Tra i titoli inneggianti al recente accordo sulla produttività, uno, apparso sul «Sole-24», diceva: «In busta paga fino a 850 euro in più». Un bella sommetta e un lettore distratto poteva arguire che la Cgil, non firmando, è ammattita. Quell’aumento salariale (annuo) a dire il vero, potrebbe essere riservato non a tutti, bensì a un livello salariale particolare. Una busta paga da pescare all’interno di una minoranza del mondo del lavoro. Sono i circa due milioni di donne e uomini che lavorano in fabbriche dove nel passato si sono potuti conquistare accordi aziendali. È possibile che il considerevole incentivo deciso dal governo allarghi questa platea anche se il fenomeno non può che essere bilanciato dalle aziende colpite dalla crisi e che chiudono o vanno in cassa integrazione, E resta il fatto che altri 16 milioni di lavoratori restano esclusi da questa scommessa. Per non parlare dell’esercito dei precari che pure sono un anello del sistema produttivo. Per loro niente incentivo fiscale.
Quel che però ha più preoccupato la Cgil è constatare che questa scelta contiene uno scambio iniquo. I lavoratori che non stanno nel girone degli eletti del secondo contratto (quello aziendale), quelli che godono soltanto del contratto nazionale, potranno veder ridotta la loro busta paga. Una scelta che colpisce la stragrande “maggioranza” dei lavoratori e che, quindi, come fa notare la Cgil, incide sui consumi e sulla crescita economica. Un danno per il Paese. Era possibile, invece, agevolare la contrattazione aziendale senza infierire su coloro che, soprattutto in questi tempi di crisi, non godono di accordi supplementari.
È alla luce di queste osservazioni che si possono capire meglio le ragioni del voltafaccia di buona parte del mondo imprenditoriale. C’è stato infatti un tempo, non molto distante, in cui la Confindustria e i suoi giornali tuonavano contro tale contrattazione decentrata. Essa, dicevano, (sfogliate le annate del “Corriere della sera”) raddoppierà le richieste e quindi i costi. Oggi sono loro a rivendicarla ma cercando di fare in modo che il risultato finale non sia un “dare”, bensì un ricevere. E infatti la nuova epoca contrattuale dovrebbe essere tutta all’insegna del togliere. Ovverosia delle «deroghe» al contratto nazionale su orari, flessibilità, qualifiche. È interessante quest’ultimo capitolo che allude alla possibilità non di far carriera in fabbrica ma di retrocedere. E chissà come reagirebbero tanti commentatori se tale regola innovativa riguardasse anche loro, costretti a passare magari da meritevoli editorialisti a redattori semplici.

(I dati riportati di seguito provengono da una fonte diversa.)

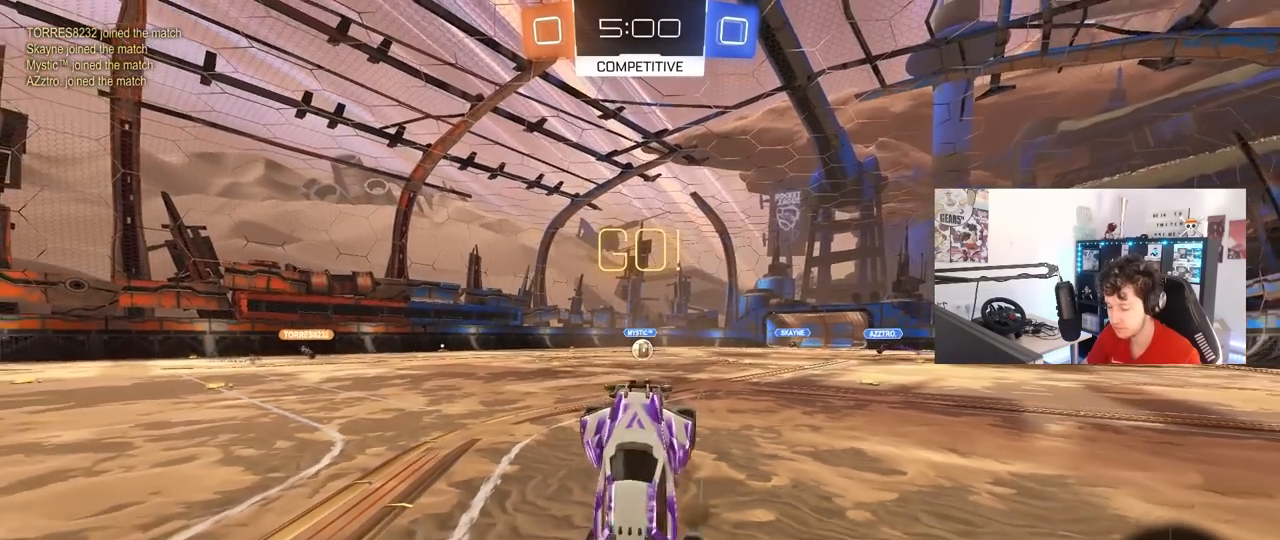
{"keys": ["d", "shift", "w"], "mouse": ["left"], "mouse_move": "still", "events": [[83, "d", "down"], [83, "shift", "down"], [83, "w", "down"]]}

Sarebbe però interessante ascoltare le opinioni oltre che di economisti e filosofi anche degli interessati. Forse si potrebbe fare una consultazione di massa come si fece per altre importanti svolte (vedi il 1993 con Ciampi) nella modellistica contrattuale. Un sindacato che fa piovere su iscritti e lavoratori le proprie scelte rischia di tramutarsi in un ente parastatale. Un operaio che ha avanzato suggerimenti, a proposito di produttività, esiste. È Gianni Marchetto, già tuta blu alla Fiat di Torino. Ha diffuso una specie di opuscolo. Qui osserva tra l’altro: «Gli operai sono persone pensanti, che se allenati, motivati, retribuiti, ecc. (alla maniera per es. di un calciatore) possono dare molta, molta più produttività». E ancora: «Se si vuole che un operaio dia il meglio di sé occorre liberarlo dalle forme di gravosità (i rischi da lavoro), di costrizione (gli accordi alla Marchionne) che non tolte portano gli operai ad un uso del tempo altro, lontano dalla produttività… ».
Marchetto cita anche l’esempio di aziende dove questo tipo di produttività è stata esperimentata. E chiede al sindacato di costruire un archivio di queste aziende «per tentare una sorta di alleanza dialettica con il movimento dei lavoratori». Una proposta interessante espressa nel corso di una partita che non è certo finita. Lo «storico» accordo separato denso di auspici deve essere tradotto nei luoghi di lavoro. E qui sarà meno facile considerare inessenziale la Cgil. Che potrà rientrare in campo, magari aiutata dalle nuove regole sulla rappresentanza che dovrebbero essere decise entro il 31 dicembre.